(EXERCISE PASSAGE)
----
Ice on the surface would be unlikely anyway -- I doubt that it's stable at
that distance from the Sun. Ice in the *interior*, slowly outgassing
through porous overburden, is another story. There is a serious theory
that the interior of Phobos is exactly that -- Phobos too has an
anomalously low density, and there is some evidence that it is outgassing
something. (Pity the Phobos 2 mission never got close enough to use its
radar sounder...)
>It is much more likely
>that Mathilde has a low density due to internal voids (like in sand,
>pumice, loose dirt, or gravel)...
Last I heard, getting the density down that low with internal voids was
somewhat difficult and required fairly generous assumptions.
>Water ice is one of the FIRST guesses as a component for any solid low
>density object in the Solar System...
>However, in this case, the evidence rules this out.
Which evidence?
>It is still
>possible, though highly unlikely due to the fact that there would have
>to be lot's of water ice in the interior, but none on the surface.
----
(WORK REQUIRED) Please name the mission that, according to the post about Mathilde's density, never got close enough to Phobos to use its radar sounder.
----
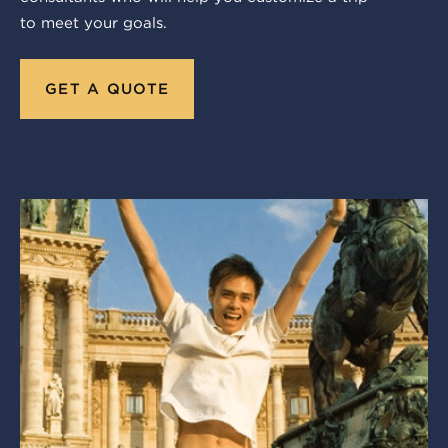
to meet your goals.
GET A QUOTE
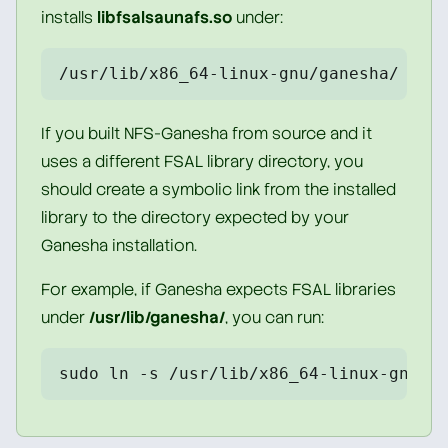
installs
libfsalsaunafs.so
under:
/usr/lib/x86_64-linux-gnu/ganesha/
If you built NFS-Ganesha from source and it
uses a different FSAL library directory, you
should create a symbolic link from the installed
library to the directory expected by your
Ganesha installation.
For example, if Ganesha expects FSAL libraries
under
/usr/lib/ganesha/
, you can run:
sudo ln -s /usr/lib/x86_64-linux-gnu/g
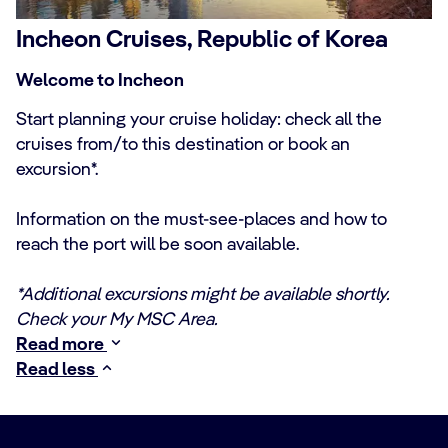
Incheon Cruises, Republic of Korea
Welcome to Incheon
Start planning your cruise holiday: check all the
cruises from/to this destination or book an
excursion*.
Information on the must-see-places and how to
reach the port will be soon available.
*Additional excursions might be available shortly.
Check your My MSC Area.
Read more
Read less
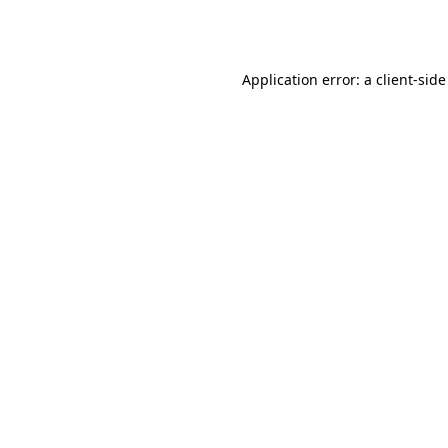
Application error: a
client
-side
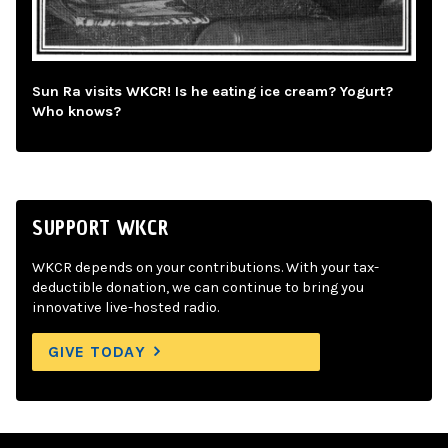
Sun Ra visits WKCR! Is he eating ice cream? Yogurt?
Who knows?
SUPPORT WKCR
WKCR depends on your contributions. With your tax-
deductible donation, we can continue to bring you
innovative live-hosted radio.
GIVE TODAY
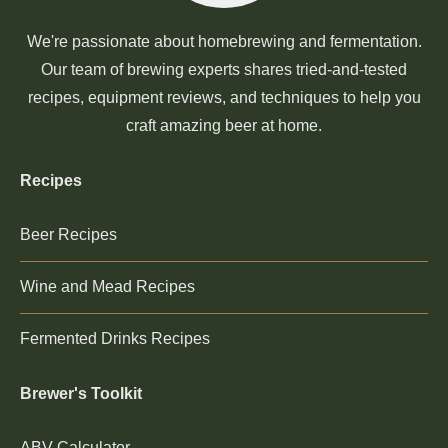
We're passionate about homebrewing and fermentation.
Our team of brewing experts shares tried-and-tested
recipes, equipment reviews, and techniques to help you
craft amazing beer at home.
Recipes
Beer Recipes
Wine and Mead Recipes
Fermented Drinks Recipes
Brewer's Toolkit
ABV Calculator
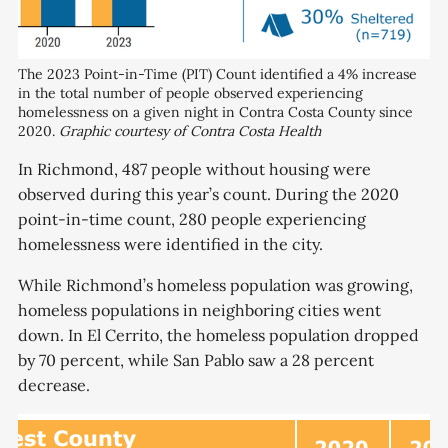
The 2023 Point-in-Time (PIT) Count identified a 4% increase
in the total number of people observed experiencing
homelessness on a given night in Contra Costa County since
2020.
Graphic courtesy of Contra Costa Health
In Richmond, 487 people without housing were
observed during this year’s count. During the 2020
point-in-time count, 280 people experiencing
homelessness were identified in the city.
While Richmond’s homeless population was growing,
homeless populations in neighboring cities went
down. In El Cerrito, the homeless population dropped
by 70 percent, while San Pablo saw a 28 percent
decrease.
----
(ANSWER BOX) Phobos 2